The 100-year-old Ugandan Jewish (Abayudaya) community is around 3000-strong, spread across eight geographical and ideological communities, from Conservative to Orthodox Judaism. Made up of armers and pastoralists they live in rural villages, sans running water nor electricity. Families are united by their unwavering faith, love of community and pursuit of education. Communities are more or less established, with more or less resources, but how to live a full Jewish life is always central.
Tanzania’s 4th largest city is Arusha, home to about 70 Yemenite Jews, anchored by a remarkable couple, a lawyer and a human rights advocate. Rooted in ancient Sephardi tradition, this religious community is yearning for the language and the land.
The three of us each interpreted our roles and ‘brief’ in our unique ways: Benji brought his religious observance and ability to lead liturgy with melody. Being a teen amongst peers who are dedicated to their spiritual journeys with a thirst for knowledge, a passion for the Hebrew language and for ritual and bond to the Jewish people was truly refreshing. Those who have less want more, while those who have more want less.
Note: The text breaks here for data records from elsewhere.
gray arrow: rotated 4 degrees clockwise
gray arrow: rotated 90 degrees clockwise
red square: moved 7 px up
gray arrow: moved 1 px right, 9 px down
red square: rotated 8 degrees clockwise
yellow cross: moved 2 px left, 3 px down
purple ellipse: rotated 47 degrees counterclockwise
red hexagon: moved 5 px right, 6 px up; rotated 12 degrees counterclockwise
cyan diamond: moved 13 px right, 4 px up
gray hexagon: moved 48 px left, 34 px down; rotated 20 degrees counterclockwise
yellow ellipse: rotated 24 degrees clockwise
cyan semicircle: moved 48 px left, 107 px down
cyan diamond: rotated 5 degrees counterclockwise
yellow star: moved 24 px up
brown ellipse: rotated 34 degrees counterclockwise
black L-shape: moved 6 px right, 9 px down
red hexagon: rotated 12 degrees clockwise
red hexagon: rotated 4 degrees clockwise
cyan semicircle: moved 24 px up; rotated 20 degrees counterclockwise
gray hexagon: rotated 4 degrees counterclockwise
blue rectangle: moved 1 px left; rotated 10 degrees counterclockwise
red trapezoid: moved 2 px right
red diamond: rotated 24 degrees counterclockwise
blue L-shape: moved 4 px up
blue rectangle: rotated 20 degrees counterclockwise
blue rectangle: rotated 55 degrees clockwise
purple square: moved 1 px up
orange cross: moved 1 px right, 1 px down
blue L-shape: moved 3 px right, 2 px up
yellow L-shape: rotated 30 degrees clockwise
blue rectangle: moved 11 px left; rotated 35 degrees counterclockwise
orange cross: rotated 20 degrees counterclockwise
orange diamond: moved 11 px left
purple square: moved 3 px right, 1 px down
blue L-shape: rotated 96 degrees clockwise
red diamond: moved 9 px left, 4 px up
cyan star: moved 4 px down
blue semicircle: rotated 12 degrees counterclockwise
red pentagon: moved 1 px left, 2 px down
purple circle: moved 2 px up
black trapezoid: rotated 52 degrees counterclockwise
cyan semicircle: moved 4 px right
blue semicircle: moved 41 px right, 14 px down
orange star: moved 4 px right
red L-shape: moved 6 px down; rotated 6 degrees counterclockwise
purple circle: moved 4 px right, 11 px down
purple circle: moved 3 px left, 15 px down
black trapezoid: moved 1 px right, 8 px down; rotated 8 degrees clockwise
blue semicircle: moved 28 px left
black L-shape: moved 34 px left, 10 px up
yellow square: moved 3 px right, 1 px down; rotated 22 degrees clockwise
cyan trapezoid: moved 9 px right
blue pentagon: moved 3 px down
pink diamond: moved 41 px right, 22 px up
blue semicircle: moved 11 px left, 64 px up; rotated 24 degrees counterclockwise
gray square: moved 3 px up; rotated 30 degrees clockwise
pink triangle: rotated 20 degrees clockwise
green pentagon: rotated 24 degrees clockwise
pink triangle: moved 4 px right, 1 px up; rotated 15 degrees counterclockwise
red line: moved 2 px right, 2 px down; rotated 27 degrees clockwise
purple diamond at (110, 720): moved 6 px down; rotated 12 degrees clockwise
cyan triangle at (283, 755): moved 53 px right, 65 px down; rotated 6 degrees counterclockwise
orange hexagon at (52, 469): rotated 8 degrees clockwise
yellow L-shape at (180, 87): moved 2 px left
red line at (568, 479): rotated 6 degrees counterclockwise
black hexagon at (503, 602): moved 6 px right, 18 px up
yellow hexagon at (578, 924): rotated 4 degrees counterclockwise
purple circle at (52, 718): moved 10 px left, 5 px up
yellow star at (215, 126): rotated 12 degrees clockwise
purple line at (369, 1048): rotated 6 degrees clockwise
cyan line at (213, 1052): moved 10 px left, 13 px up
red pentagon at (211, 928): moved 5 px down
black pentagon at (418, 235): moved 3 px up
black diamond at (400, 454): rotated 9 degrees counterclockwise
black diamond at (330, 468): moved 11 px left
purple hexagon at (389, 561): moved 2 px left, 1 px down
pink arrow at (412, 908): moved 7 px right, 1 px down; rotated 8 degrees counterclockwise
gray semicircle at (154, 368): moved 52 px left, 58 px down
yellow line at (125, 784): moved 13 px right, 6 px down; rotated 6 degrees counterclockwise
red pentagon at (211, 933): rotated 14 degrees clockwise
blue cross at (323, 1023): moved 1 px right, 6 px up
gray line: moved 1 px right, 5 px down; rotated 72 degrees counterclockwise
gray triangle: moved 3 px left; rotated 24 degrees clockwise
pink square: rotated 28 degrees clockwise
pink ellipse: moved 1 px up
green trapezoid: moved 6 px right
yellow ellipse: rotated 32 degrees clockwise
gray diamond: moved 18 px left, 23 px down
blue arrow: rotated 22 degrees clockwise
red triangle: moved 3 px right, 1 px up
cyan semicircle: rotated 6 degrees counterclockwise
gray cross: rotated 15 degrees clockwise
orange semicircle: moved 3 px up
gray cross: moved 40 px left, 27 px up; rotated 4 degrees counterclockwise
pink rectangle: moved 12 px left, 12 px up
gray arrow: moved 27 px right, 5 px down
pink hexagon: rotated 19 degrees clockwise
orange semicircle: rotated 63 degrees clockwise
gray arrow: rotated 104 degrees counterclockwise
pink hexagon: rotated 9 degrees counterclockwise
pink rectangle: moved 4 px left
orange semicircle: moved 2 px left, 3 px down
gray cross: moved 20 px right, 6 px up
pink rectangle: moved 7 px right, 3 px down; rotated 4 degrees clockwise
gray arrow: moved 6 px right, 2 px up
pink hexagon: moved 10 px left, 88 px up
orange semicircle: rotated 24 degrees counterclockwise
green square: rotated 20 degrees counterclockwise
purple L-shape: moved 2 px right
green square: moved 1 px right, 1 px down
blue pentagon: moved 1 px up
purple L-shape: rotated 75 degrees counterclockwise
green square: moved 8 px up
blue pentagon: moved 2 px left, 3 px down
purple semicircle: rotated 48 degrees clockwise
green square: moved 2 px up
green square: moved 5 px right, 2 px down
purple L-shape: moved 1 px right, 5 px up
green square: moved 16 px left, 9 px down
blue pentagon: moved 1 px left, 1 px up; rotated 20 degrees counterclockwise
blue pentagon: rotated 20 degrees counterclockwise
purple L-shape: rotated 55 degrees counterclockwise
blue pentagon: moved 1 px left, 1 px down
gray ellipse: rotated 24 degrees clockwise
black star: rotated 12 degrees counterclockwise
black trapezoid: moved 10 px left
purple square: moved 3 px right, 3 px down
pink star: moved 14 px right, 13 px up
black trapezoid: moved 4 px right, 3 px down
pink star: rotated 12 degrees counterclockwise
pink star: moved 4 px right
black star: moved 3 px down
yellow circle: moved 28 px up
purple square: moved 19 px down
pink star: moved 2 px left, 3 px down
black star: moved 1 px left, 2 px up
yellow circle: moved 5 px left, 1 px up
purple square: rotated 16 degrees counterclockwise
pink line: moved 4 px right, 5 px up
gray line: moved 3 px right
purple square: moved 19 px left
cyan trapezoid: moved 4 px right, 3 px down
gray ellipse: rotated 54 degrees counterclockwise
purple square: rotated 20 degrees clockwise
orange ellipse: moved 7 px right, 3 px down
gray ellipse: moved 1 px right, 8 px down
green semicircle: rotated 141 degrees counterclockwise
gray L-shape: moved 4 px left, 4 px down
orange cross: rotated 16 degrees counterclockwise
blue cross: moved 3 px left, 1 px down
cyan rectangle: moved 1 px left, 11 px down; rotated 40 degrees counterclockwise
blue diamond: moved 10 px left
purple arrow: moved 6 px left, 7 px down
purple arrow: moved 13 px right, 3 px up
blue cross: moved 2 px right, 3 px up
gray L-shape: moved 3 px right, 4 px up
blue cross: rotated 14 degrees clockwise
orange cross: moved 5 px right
Gary brought his interest in history, the outdoors, and community analysis (after decades by my side), and business and his role as business coach into the mix. Light bulbs went on as we unpacked the high rates of unemployment amongst university graduates, struggling to find or hold onto jobs and forced to make sacrifices to keep Shabbat.
I was in my element: exploring and strengthening community, defining and refining networks, using my skill set to find creative, innovative and constructive solutions, while being a connector to all things kosher, Jewish, and community-focused. The major and consistent request was to bring unity and we explored models of leadership and organisation to achieve this for the sake of advocacy and a more enriched and sustainable Jewish life.
Most times, even as the only whites, we could celebrate sharing common traditions and interests. But as South Africans travelling at the height of the xenophobic crisis in SA, we felt shame. There was outright condemnation for what our hosts saw as ‘black on black’ violence and we had no excuses. There is so much opportunity in South Africa, if only we would harness our resources into dignity, education, safety and security, employment and a stable economy.